About this exercise: Reproduce everything from the line containing "The value of" down to the end of the data below, with the pictures left out.

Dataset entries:
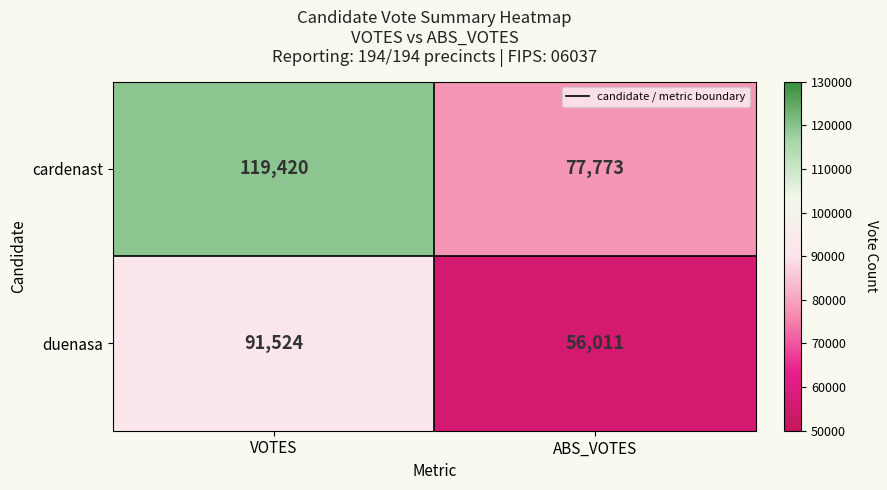

What is the total value across all series at VOTES?

210944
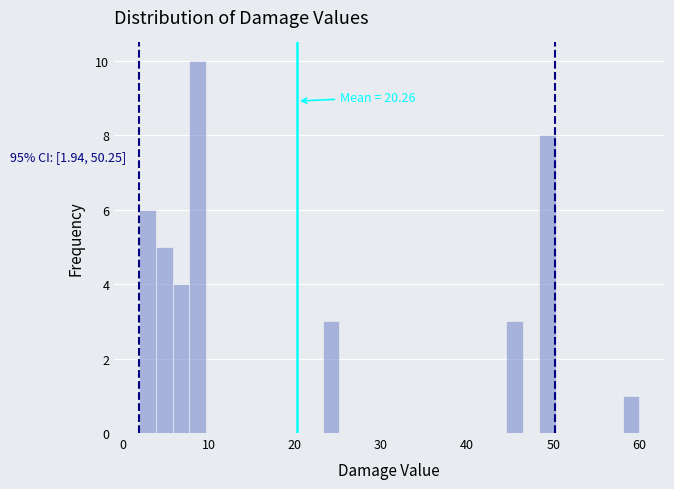

Read against the x-axis, roughly where is the centre of the tallest bar?

9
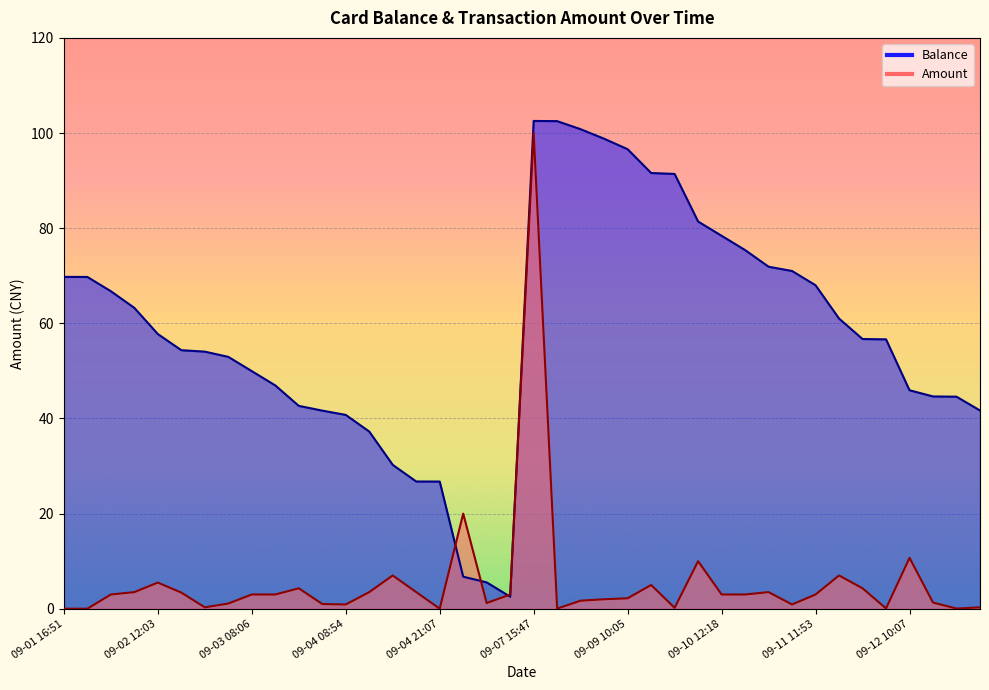

Which has a higher value, 09-13 19:29 or 09-11 21:12?

09-11 21:12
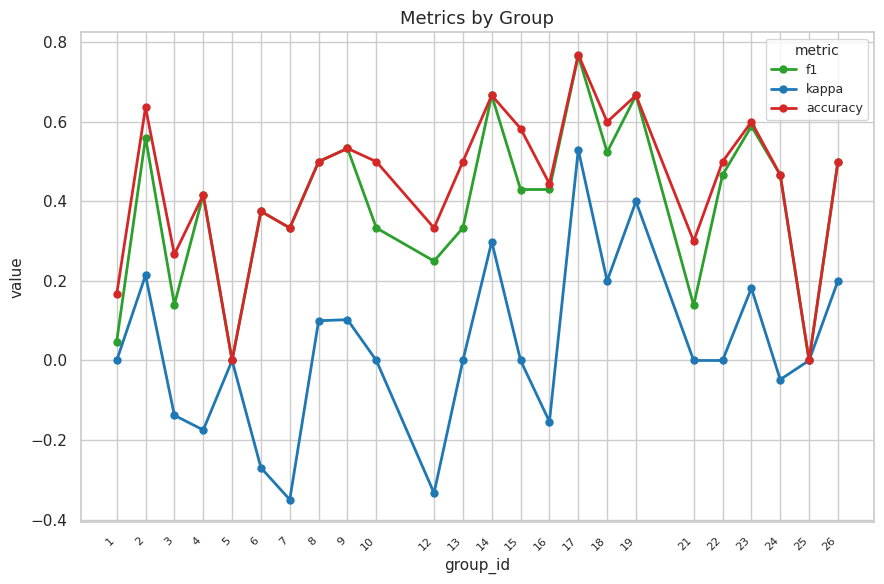

The value of accuracy at 17 is 1.3. True or false?

False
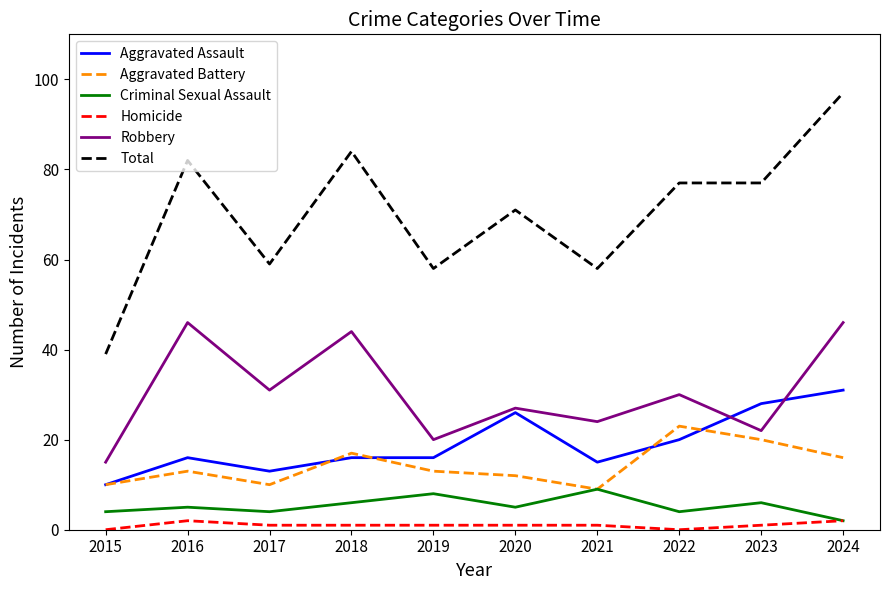

What is the average value of the Aggravated Assault series?

19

Answer for the task:
The value of accuracy at 17 is 1.3. True or false?

False

What is the average value of the Aggravated Assault series?

19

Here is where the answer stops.